Bullard Says Fed Bond Purchases Not Needed as U.S. Unemployment Rate Falls

A new round of Federal Reserve bond purchases isn’t warranted because the U.S. job market and broader economy are strengthening faster than expected, according to St. Louis Fed President James Bullard.
“The economic news and economic data, including today’s data, has been surprising to the upside,” Bullard said yesterday, referring to employment gains. “I need to see significant deterioration in the economy and some threat of deflation or inflation moving significantly below our inflation target before” backing more bond buying by the Fed, he said in a Bloomberg News interview.
Chairman Ben S. Bernanke said on Jan. 25 the central bank is considering purchasing more bonds to reduce borrowing costs and spur growth.
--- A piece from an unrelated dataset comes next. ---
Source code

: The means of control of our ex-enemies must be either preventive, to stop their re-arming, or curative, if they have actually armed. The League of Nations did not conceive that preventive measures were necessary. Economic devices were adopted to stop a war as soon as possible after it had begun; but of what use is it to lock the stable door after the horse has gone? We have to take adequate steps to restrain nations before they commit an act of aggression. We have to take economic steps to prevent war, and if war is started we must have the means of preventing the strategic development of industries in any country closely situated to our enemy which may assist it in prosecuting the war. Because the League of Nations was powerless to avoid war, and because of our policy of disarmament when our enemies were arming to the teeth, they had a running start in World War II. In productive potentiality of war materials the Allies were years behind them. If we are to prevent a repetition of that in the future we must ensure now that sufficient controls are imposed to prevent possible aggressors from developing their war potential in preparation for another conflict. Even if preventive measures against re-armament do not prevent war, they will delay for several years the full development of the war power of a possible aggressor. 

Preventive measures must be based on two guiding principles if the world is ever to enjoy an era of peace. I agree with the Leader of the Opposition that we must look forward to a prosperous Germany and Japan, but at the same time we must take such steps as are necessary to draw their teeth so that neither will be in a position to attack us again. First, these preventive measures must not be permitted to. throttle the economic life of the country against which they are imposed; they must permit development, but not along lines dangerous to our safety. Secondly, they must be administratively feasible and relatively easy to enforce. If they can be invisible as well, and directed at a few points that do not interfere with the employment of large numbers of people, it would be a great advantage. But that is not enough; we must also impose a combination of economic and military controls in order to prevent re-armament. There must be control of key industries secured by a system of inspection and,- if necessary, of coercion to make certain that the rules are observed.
Two days later, New York Fed President William C. Dudley said the economy will probably slow this year due to “significant impediments,” and that the central bank “will continue to do its part in supporting the recovery.”
Chicago Fed President Charles Evans said on Feb. 2 that economists have suggested asset purchases of around $1 trillion, and he may favor a Fed program “more ambitious than most numbers being bandied about.”
Bullard, who doesn’t vote on monetary policy this year, was the first Fed official in 2010 to call for a second round of asset purchases. Unlike then, the U.S. isn’t at risk of a broad decline in prices similar to what beset Japan, he said.
“Inflation is coming down, but at least for now it is above our inflation target” of 2 percent, Bullard said. “We will see how things develop. But I am also more bullish on the economy as a whole. I do think we have momentum coming out of 2011.”